WORK TASK 1 »
Retype the part of the passage on outer joins from "Right and left" to "right outer joins.".

PASSAGE TO READ »
----
Remember that my explanation is conceptual, a useful way of
visualizing the outer join process. How the database engine
implements this conceptual process may be quite different from what
I've described.

Another type of join is the right outer join .
Right and left outer joins are the same fundamental operation. The
only difference lies in which side of the JOIN keyword you place the
anchor table. Example 4-26 shows semantically
identical left and right outer joins.

Example 4-26. Left and right outer joins are fundamentally the same operation


SELECT p.project_name, ph.time_log_date, ph.hours_logged
FROM project p LEFT OUTER JOIN project_hours ph
ON p.project_id = ph.project_id;
SELECT p.project_name, ph.time_log_date, ph.hours_logged
FROM project_hours ph RIGHT OUTER JOIN project p
ON p.project_id = ph.project_id;

Example 4-26s first query is a left
outer join: project is to the left, so
project is the anchor table. The second query is a
right outer join, but I've moved
project to the right-hand side of the JOIN
keyword, so it is still the anchor table. Both queries generate the
same result.
----
ENTRIES PROVIDED »
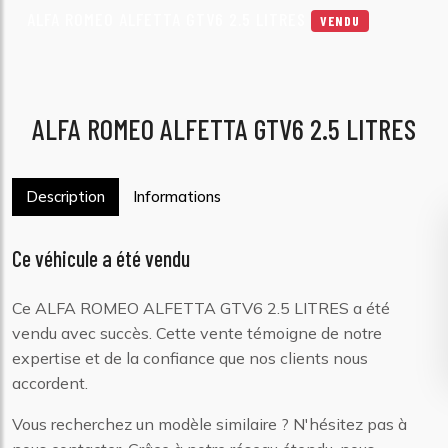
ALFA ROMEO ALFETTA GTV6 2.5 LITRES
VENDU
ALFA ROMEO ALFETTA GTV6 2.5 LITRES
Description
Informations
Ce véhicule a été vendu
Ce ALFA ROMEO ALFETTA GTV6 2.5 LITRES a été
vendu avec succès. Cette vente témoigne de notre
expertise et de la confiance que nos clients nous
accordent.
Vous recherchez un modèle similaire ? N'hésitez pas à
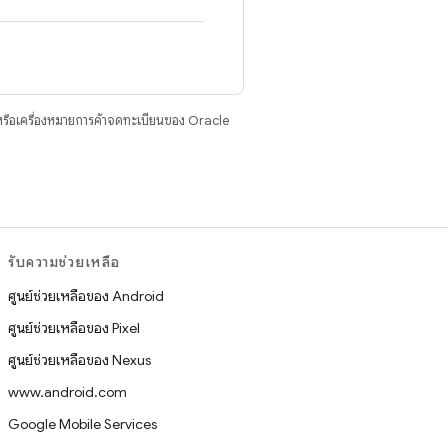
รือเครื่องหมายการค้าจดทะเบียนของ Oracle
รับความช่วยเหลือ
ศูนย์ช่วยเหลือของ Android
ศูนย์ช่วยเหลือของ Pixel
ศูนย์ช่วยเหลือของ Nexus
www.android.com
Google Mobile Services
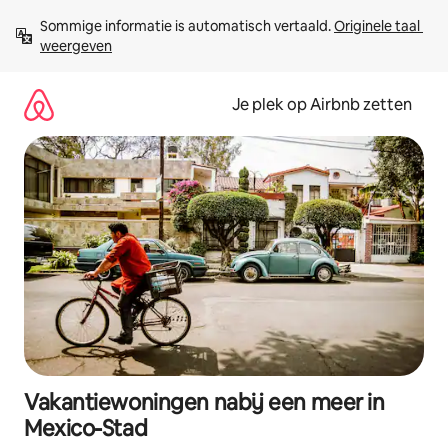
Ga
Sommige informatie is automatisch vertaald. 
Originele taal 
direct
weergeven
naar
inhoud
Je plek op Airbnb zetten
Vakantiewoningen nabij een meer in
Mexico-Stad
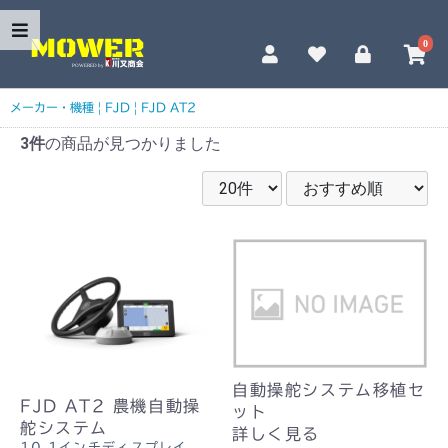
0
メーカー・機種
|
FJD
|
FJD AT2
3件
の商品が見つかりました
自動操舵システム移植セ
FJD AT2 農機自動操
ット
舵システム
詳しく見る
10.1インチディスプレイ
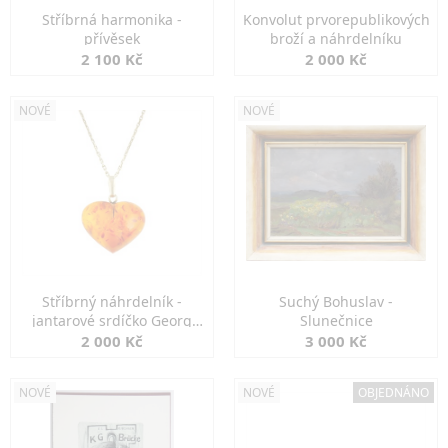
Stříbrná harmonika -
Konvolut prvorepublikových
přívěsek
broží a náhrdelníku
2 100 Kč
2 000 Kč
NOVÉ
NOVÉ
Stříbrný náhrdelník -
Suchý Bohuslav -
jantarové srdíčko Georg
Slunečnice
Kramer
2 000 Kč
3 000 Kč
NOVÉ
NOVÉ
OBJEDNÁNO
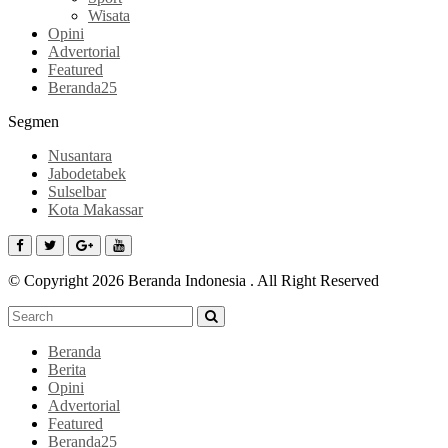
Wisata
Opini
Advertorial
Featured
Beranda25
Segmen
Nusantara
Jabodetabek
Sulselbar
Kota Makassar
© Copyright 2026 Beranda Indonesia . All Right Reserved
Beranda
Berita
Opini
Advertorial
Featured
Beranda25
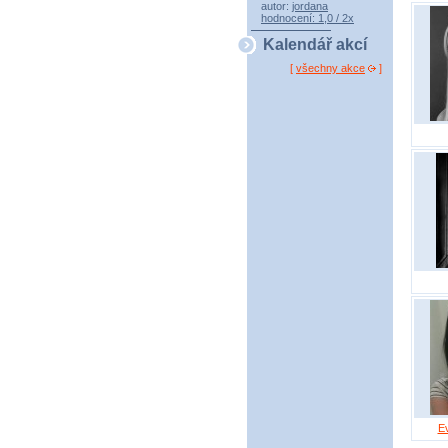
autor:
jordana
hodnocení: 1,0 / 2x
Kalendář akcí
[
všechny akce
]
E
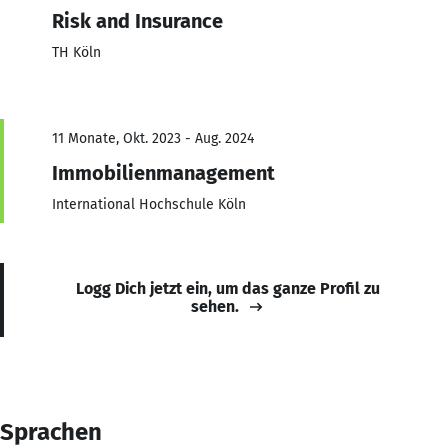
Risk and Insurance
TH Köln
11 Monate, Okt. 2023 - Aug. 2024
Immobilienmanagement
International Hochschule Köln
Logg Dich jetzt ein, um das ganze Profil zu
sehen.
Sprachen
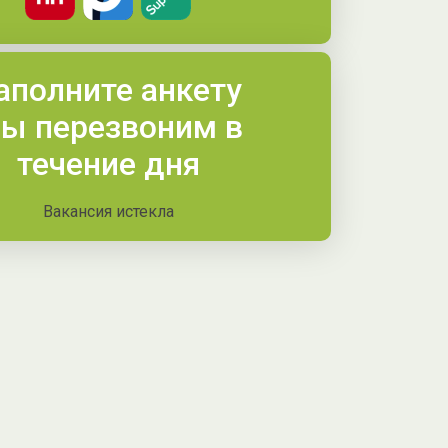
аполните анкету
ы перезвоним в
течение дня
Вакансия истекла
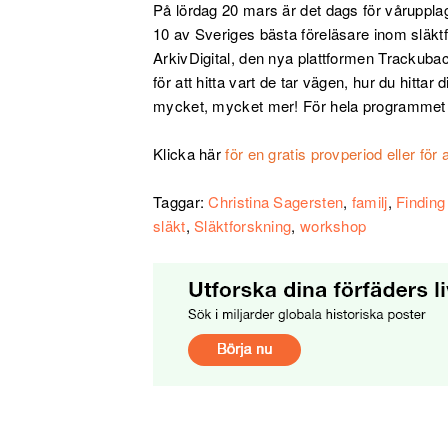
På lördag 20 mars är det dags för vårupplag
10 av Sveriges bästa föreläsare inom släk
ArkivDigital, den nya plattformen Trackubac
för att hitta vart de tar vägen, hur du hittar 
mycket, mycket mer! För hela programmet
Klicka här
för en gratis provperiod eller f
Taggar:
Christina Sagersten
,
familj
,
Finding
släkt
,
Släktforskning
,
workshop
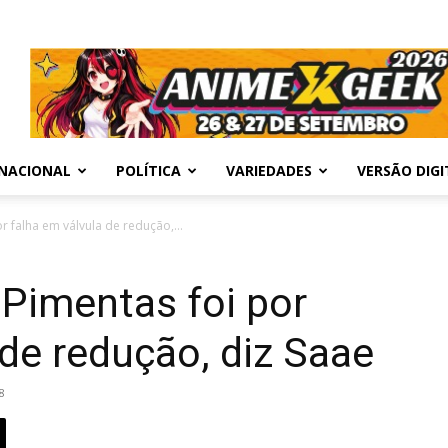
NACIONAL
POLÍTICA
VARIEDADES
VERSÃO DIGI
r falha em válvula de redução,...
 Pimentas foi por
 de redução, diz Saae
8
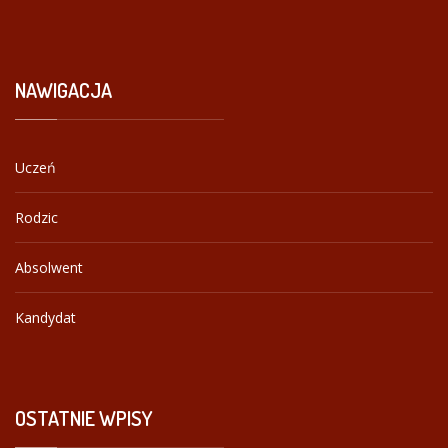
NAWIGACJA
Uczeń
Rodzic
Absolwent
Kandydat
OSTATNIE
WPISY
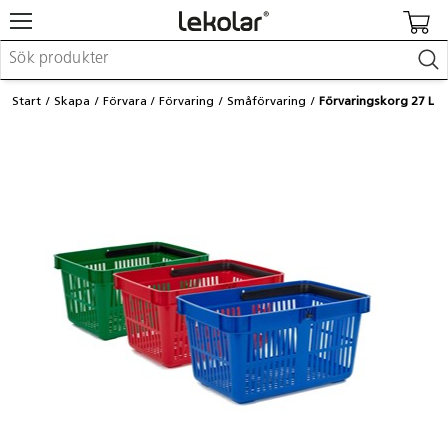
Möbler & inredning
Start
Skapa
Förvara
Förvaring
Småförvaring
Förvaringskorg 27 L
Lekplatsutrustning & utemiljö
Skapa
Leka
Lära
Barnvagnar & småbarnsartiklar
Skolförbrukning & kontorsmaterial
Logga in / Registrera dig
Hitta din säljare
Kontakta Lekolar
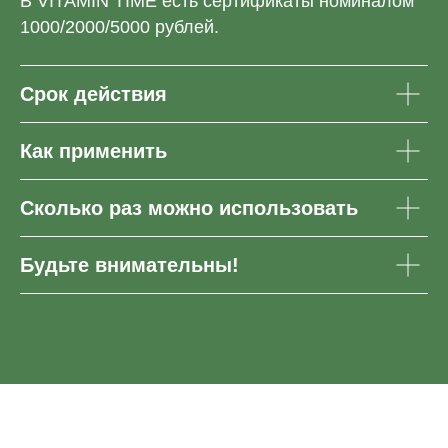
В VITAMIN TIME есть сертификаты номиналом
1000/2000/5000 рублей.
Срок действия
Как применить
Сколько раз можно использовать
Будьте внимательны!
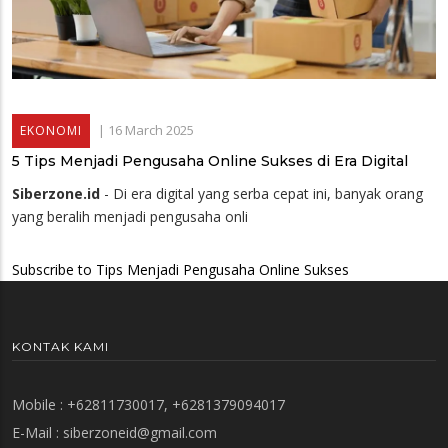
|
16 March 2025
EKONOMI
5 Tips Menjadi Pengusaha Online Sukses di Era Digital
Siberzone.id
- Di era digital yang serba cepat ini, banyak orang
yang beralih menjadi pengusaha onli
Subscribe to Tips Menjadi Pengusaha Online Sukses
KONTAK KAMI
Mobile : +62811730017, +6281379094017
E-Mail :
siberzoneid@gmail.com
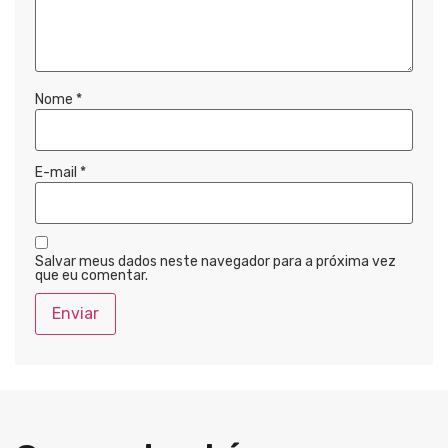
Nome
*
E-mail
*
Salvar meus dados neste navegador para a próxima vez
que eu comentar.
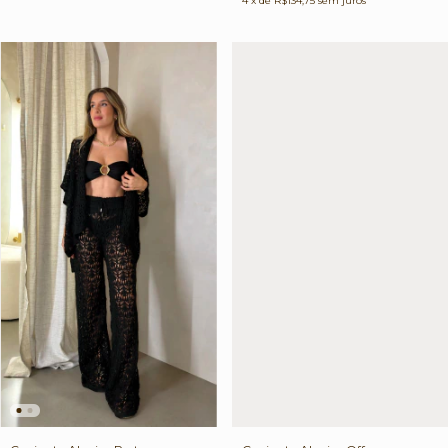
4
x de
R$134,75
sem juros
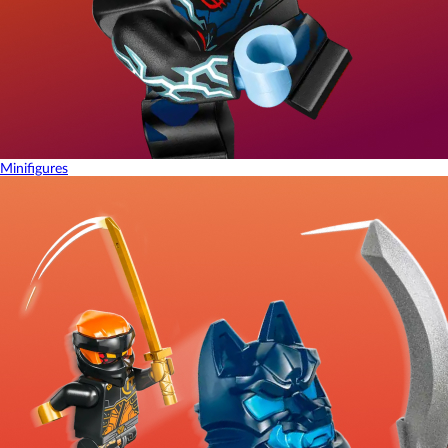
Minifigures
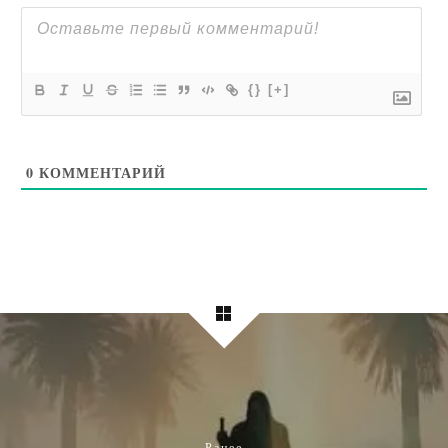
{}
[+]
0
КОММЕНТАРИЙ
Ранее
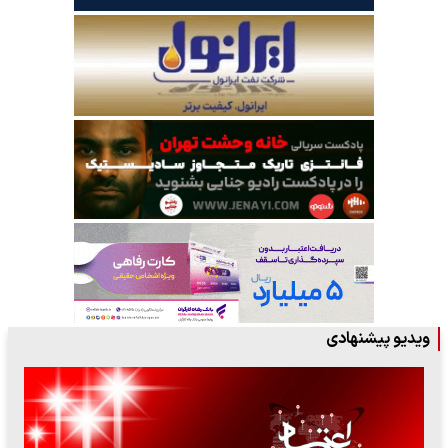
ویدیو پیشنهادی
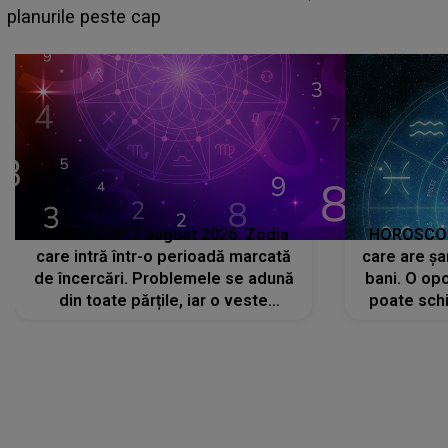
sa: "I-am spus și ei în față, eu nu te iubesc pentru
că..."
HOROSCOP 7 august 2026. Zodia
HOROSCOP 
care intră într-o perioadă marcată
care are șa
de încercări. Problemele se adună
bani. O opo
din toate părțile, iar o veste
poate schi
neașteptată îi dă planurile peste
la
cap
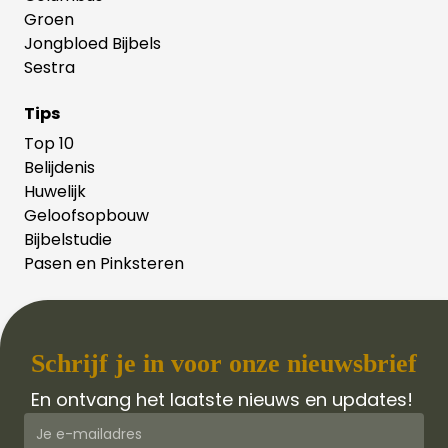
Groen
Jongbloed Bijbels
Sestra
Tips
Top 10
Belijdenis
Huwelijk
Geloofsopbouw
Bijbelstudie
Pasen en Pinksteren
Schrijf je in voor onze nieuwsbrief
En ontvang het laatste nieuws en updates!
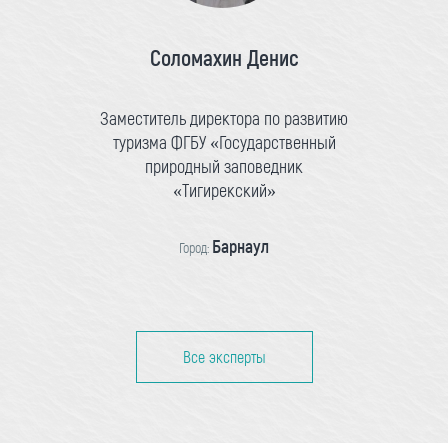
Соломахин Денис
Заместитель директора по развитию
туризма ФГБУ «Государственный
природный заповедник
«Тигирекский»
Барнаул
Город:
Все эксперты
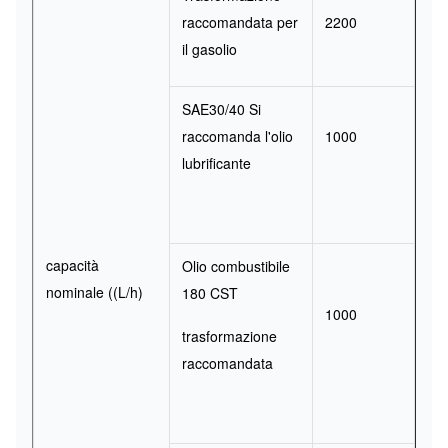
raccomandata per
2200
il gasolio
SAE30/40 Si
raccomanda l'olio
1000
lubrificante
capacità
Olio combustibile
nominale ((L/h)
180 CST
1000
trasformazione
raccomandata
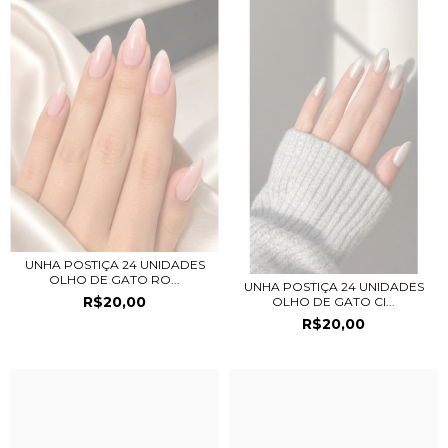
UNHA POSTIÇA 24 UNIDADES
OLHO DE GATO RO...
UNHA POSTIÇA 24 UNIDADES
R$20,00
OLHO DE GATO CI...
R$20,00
----
WORK TASK 2 »
Please put the listing, from its first line to the line with "Mexico-Stad", into a Markdown table with the columns No. and Line, numbering the rows in order. Leave out blank lines and the pictures.

ANSWER 1 »
Right and left outer joins are the same fundamental operation. The
only difference lies in which side of the JOIN keyword you place the
anchor table. Example 4-26 shows semantically
identical left and right outer joins.

ANSWER 2 »
| No. | Line |
|---|---|
| 1 | ALFA ROMEO ALFETTA GTV6 2.5 LITRES |
| 2 | VENDU |
| 3 | ALFA ROMEO ALFETTA GTV6 2.5 LITRES |
| 4 | Description |
| 5 | Informations |
| 6 | Ce véhicule a été vendu |
| 7 | Ce ALFA ROMEO ALFETTA GTV6 2.5 LITRES a été |
| 8 | vendu avec succès. Cette vente témoigne de notre |
| 9 | expertise et de la confiance que nos clients nous |
| 10 | accordent. |
| 11 | Vous recherchez un modèle similaire ? N'hésitez pas à |
| 12 | รือเครื่องหมายการค้าจดทะเบียนของ Oracle |
| 13 | รับความช่วยเหลือ |
| 14 | ศูนย์ช่วยเหลือของ Android |
| 15 | ศูนย์ช่วยเหลือของ Pixel |
| 16 | ศูนย์ช่วยเหลือของ Nexus |
| 17 | www.android.com |
| 18 | Google Mobile Services |
| 19 | Ga |
| 20 | Sommige informatie is automatisch vertaald.  |
| 21 | Originele taal  |
| 22 | direct |
| 23 | weergeven |
| 24 | naar |
| 25 | inhoud |
| 26 | Je plek op Airbnb zetten |
| 27 | Vakantiewoningen nabij een meer in |
| 28 | Mexico-Stad |